***** TRECHO PARA LEITURA *****

Considerava estéril a luta pelo aumento dos salários, visto a classe proletária ser incapaz de modificar a lei de bronze dos salários, que, segundo ele, é a pedra angular de toda a ciência “econômica”. Como bálsamo para todos os males, batia-se Lassalle pelas seguintes reivindicações:— sufrágio universal e subsídio do Estado às Associações de Produção. Negava, portanto, a luta econômica da classe proletária e a utilidade dos sindicatos. Esta concepção encontrou a seguinte réplica de Marx:

“Lassalle declarou-se contrário ao movimento de coalisão, escreve Marx a Engels em 13 de fevereiro de 1865. Liebknecht iniciou-o com seus próprios meios, entre os tipógrafos de Berlim, contrariando assim a vontade de Lassalle.”(2)

A forma usada por Lassalle para expor o problema dos sindicatos e das associações de produção, não podia deixar de provocar cerrado ataque de Marx e Engels, que, diante dela, convenceram-se imediatamente de que a “Associação Geral dos Trabalhadores” era uma espécie de partido pequeno-burguês, de caráter profundamente sectário.

A chamada “lei de bronze” do salário foi a pedra de toque, para o início da luta entre Marx e Lassalle. Esta teoria era, no fundo, apenas a reedição das teorias proudhonianas e da lei de Malthus, sobre a procriação. Sua essência era a seguinte: — todos os esforços dispendidos pelo proletário, todas as suas lutas, nada influirão no sentido de melhorar a sua situação. E uma ideia que condena as lutas econômicas organizadas, considerando-as estéreis, não podia contar com as simpatias de Marx. Sua crítica rude à “lei de bronze” dos salários, incluiu a demonstração de que os salários se compõem de duas partes: — contêm o mínimo físico e o mínimo social, os quais oscilam de acordo com as condições histórico-sociais. Lassalle não só insistiu em sua “lei de bronze”,, como orientava-se cada vez mais para o Estado bismarkiano, subordinando tudo às subvenções do Estado.

“Inúmeras vezes assinalei que me bato pela associação individual e voluntária. Esta, porém, para poder constituir-se, deve obter do Estado — mediante empréstimo — o capital necessário.”(3)

“Para elevar nossa classe, para obter a liberdade, não somente de alguns trabalhadores, mas do próprio trabalho, são necessários milhões. E só o Estado e a legislação os podem dar.”(4)

Era esta a solução simplista, com que Lassalle, figura de grande capacidade, pretendia resolver o problema do trabalho. É necessário obter primeiro o direito de sufrágio universal e, depois... o governo distribuirá milhões e milhões...

Marx poderia deixar de combater esta utopia funesta, evidentemente pequeno-burguesa? Certamente, não!

*****

* OBJETIVO DA TAREFA: Por favor, escreva a continuação do trecho sobre a polêmica entre Marx e Lassalle, começando logo após a última frase apresentada.

***** DADOS FORNECIDOS *****

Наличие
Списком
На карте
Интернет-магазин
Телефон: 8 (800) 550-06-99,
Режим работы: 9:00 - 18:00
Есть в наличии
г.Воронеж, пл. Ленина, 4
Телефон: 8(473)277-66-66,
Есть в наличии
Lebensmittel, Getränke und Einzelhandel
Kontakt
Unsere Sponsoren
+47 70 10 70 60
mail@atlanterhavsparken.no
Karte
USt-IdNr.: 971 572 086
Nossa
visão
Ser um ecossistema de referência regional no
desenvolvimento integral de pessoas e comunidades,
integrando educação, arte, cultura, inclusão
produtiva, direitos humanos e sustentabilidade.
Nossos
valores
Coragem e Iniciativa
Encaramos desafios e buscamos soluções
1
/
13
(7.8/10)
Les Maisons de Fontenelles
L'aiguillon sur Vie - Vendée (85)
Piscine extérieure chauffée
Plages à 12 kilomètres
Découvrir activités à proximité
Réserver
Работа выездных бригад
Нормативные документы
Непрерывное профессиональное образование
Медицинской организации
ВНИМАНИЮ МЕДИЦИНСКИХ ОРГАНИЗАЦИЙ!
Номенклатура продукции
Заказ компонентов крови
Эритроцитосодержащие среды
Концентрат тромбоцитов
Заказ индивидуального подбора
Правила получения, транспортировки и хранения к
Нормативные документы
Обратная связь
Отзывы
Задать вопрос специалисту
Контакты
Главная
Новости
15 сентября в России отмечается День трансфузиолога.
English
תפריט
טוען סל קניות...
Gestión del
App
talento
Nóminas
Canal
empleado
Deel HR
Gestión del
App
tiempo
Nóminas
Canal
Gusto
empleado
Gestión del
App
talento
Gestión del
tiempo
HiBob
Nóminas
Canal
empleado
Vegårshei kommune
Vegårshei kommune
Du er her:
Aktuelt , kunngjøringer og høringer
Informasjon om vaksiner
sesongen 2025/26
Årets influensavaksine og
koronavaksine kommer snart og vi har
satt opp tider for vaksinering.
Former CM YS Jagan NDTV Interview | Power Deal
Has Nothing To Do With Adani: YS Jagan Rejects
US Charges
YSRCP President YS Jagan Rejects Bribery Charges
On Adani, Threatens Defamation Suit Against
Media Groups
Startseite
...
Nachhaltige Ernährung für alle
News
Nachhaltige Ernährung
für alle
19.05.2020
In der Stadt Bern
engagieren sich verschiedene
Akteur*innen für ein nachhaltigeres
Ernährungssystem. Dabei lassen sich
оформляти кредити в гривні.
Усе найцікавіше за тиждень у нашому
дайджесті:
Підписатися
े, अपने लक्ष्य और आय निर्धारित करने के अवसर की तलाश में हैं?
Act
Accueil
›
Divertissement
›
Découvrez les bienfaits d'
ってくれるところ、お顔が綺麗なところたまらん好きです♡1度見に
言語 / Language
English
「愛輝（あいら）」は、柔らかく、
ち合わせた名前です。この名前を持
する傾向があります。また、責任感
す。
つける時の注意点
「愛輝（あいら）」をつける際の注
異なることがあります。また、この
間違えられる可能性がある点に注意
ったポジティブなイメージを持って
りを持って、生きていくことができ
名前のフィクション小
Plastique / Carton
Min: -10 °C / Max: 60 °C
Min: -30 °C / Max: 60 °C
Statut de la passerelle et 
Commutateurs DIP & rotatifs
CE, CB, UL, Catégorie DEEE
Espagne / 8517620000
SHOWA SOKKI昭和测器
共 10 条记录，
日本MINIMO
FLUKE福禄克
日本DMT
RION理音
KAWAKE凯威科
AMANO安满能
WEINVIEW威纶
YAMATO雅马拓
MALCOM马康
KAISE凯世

*****

* RESPOSTA FINAL:
Em 9 de abril de 1863, ele escrevia a Engels:

“Lassalle dirigiu-me há dias a carta aberta, “Ao Comitê Proletário Central” do “Congresso Proletário de Leipzig”. Ostenta ares de futuro ditador dos proletários, declamando pomposamente frases que são nossas, e que ele plagiou. Resolve com a “maior facilidade” as diferenças entre o capital e o trabalho; a saber: — os trabalhadores devem bater-se pelo sufrágio universal, enviando a seguir à câmara dos deputados, pessoas como ele, “dotadas da arma brilhante da ciência”. Estes construirão, num triz, fábricas proletárias, que receberão do Estado facilidades de capital, e, pouco a pouco, todo o território estará coberto dessas empresas. Tudo isto é admiravelmente novo.”(5)

Marx opunha-se, portanto, a Lassalle; primeiro, devido a seu programa errôneo; segundo, porque seguia uma tática falsa; terceiro, porque estimulava uma organização de falsa estrutura.

Depois da morte de Lassalle, a “Associação Geral dos Trabalhadores” passou a ser presidida por Schweitzer. Este iniciou sua gestão, manifestando-se partidário do direito de coalisão, inclusive da luta pelos salários. Apesar de se ter afastado de seu mestre, Schweitzer chega, porém, às seguintes conclusões:

“1.° — Sob o ponto de vista econômico, a greve é logicamente estéril.

2.° — Não obstante, a greve é um meio magnífico para agitar o movimento proletário, e eleva-o até a formação de uma consciência própria na classe proletária.

3.° — Onde o movimento proletário pode atuar abertamente na luta pelo seu objetivo final, as greves em geral não devem ser aprovadas, porque a classe proletária necessita de todas as suas forças, para a vitória deste objetivo: a mudança das bases sociais. Pois bem, as greves desviam . numerosas forças do objetivo final, e não conduzem mais que a um resultado ilusório: — o aumento dos salários.”

Vemos que a concepção acima exposta já não é tão retilínea como a de Lassalle. Um sotaque novo ressoa em seu argumento. Algumas vezes é pró, outras contra. Em 1868, Schweitzer toma a iniciativa de convocar um Congresso geral dos trabalhadores germânicos, com o fim de impulsionar o movimento, com o auxílio de interrupções do trabalho. Este Congresso se propunha unificar os sindicatos criados e fundar novos, os quais, ao surgir, chocavam-se com os princípios gerais e de organização lassallianos.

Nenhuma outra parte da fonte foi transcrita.